Jagiellonia lepsza od Zagłębia
Jagiellonia Białystok pokonała 1:0 po golu autorstwa Jesusa Imaza Zagłębie Lubin na inaugurację 10. kolejki PKO Bank Polski Ekstraklasy.
Spotkanie dwóch sąsiadów w ligowej tabeli – szóstego Zagłębia i siódmej Jagielloni – nie mogło nie mieć wyrównanego charakteru. Na przestrzeni 90 minut boiskowa inicjatywa regularnie przechodziła z rąk do rąk (a raczej nóg) obu zespołów. Nic zatem dziwnego, że o losach meczu zadecydował tylko jeden gol.
Owo trafienie padło dokładnie w 53. minucie. Wówczas Tomas Prikryk dostrzegł przez nikogo niepokojonego w obrębie pola karnego Jesusa Imaza i posłał do niego zagranie z prawej flanki, a Hiszpan pewnym uderzeniem bez przyjęcia nie dał szans Dominikowi Hładunowi na skuteczną interwencję.
Kwadrans później Imaz podwyższył prowadzenie białostockiego klubu do dwóch goli. Jego radość z niedoszłego 52. gola na poziomie Ekstraklasy nie trwała jednak długo. Sędzia liniowy dopatrzył się bowiem chwilę wcześniej spalonego i tym samym nie uznał strzelonej bramki.
Bramki – i to ani jednej – nie strzelili za to „Miedziowi”. Ich wysiłki ukierunkowane na odrobienie bramkowych strat spełzły na niczym. Dobrze dysponowany Pavels Steinbors nie dał się zaskoczyć, a poza tym swoje zrobił również brak umiejętności wykorzystania akcji ofensywnych na gole.
Tym samym po czterech zwycięstwach z rzędu podopieczni Dariusza Żurawia wreszcie zaznali gorzkiego smaku porażki. Koniec serii Zagłębia stał się jednocześnie początkiem serii Jagielloni. Dla Ireneusza Mamrota i spółki – po ostatnim pokonaniu liderującego Lecha – to już druga kolejna wygrana.

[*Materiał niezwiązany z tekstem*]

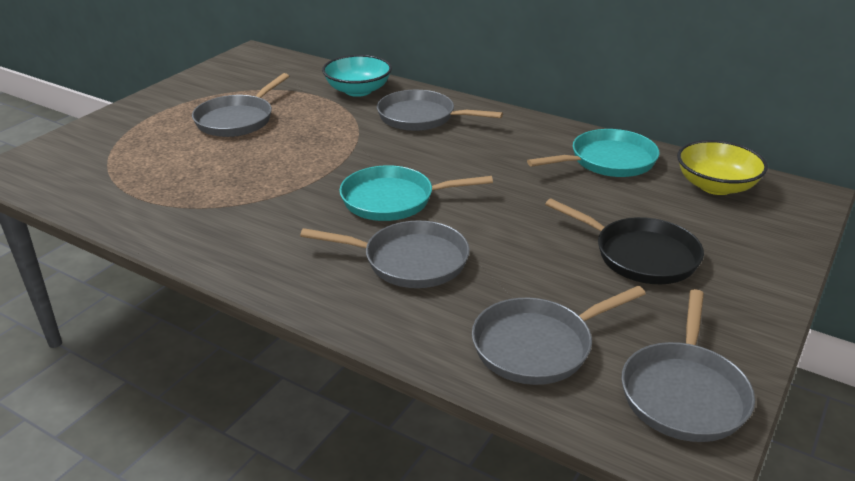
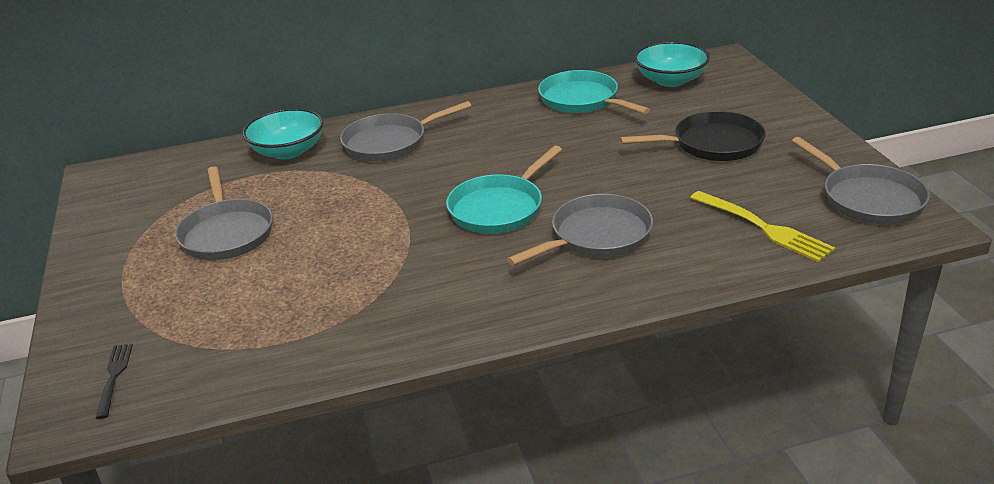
camera: 45 degrees left, 0 degrees up
(56, 162) = (114, 376): none -> black fork
(538, 346) = (764, 228): grey pan -> yellow fork
(608, 161) = (582, 100): turquoise pan -> turquoise pan turned 60 degrees counterclockwise
(716, 186) = (670, 80): yellow bowl -> turquoise bowl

A sąsiedzi nadal pozostaną sąsiadami w tabeli. Tyle że w innej konfiguracji. „Jaga” z piętnastoma punktami na koncie awansowała na szóste miejsce, zaś lubinianie z identycznym dorobkiem punktowym spadli na lokatę numer siedem za sprawą gorszego bilansu bezpośrednich starć.